## START TASK MATERIAL
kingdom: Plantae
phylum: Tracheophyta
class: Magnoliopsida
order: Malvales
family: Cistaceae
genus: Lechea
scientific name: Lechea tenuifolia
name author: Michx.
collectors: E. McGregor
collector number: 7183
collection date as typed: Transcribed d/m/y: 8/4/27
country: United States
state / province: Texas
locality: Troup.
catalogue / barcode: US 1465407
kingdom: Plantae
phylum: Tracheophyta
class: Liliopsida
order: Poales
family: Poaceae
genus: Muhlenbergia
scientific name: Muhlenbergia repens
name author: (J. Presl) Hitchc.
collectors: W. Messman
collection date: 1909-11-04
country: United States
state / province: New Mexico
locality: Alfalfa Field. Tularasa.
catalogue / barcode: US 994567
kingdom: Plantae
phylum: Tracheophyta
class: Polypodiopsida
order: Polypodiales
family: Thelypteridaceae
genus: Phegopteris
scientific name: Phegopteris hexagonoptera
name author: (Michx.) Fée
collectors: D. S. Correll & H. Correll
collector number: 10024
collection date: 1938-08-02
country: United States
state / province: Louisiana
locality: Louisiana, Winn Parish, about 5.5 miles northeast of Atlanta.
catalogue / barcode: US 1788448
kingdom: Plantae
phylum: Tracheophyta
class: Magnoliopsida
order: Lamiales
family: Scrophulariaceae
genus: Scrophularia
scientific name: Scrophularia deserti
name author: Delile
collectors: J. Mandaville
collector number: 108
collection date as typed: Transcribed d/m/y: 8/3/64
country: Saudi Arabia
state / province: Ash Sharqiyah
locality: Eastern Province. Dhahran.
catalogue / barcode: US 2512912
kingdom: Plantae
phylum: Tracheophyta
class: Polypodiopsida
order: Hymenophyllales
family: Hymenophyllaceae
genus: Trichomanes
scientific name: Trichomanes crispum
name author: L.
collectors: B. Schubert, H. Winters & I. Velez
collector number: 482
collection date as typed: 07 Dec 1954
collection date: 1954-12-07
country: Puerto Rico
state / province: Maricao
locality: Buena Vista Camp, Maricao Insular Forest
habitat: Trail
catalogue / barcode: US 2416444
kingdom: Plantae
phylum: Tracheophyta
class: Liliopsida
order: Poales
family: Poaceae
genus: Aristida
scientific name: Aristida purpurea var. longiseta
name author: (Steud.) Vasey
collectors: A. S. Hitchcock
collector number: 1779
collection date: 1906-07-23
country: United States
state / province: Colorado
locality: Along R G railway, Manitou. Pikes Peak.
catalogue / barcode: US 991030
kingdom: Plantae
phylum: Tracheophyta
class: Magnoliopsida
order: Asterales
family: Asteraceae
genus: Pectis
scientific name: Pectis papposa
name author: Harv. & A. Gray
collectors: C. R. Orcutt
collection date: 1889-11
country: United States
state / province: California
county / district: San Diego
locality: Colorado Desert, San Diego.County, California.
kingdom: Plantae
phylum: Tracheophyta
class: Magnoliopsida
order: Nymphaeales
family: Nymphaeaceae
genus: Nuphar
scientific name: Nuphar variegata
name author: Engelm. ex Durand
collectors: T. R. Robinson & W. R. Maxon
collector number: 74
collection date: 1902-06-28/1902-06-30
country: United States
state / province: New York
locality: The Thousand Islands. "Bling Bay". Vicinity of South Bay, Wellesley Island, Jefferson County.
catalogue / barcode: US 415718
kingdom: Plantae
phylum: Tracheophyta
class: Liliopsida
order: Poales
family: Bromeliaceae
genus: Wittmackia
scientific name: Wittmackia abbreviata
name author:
## END TASK MATERIAL
Count the lines in the records above that contain the word "family". Reply with the number alone.

9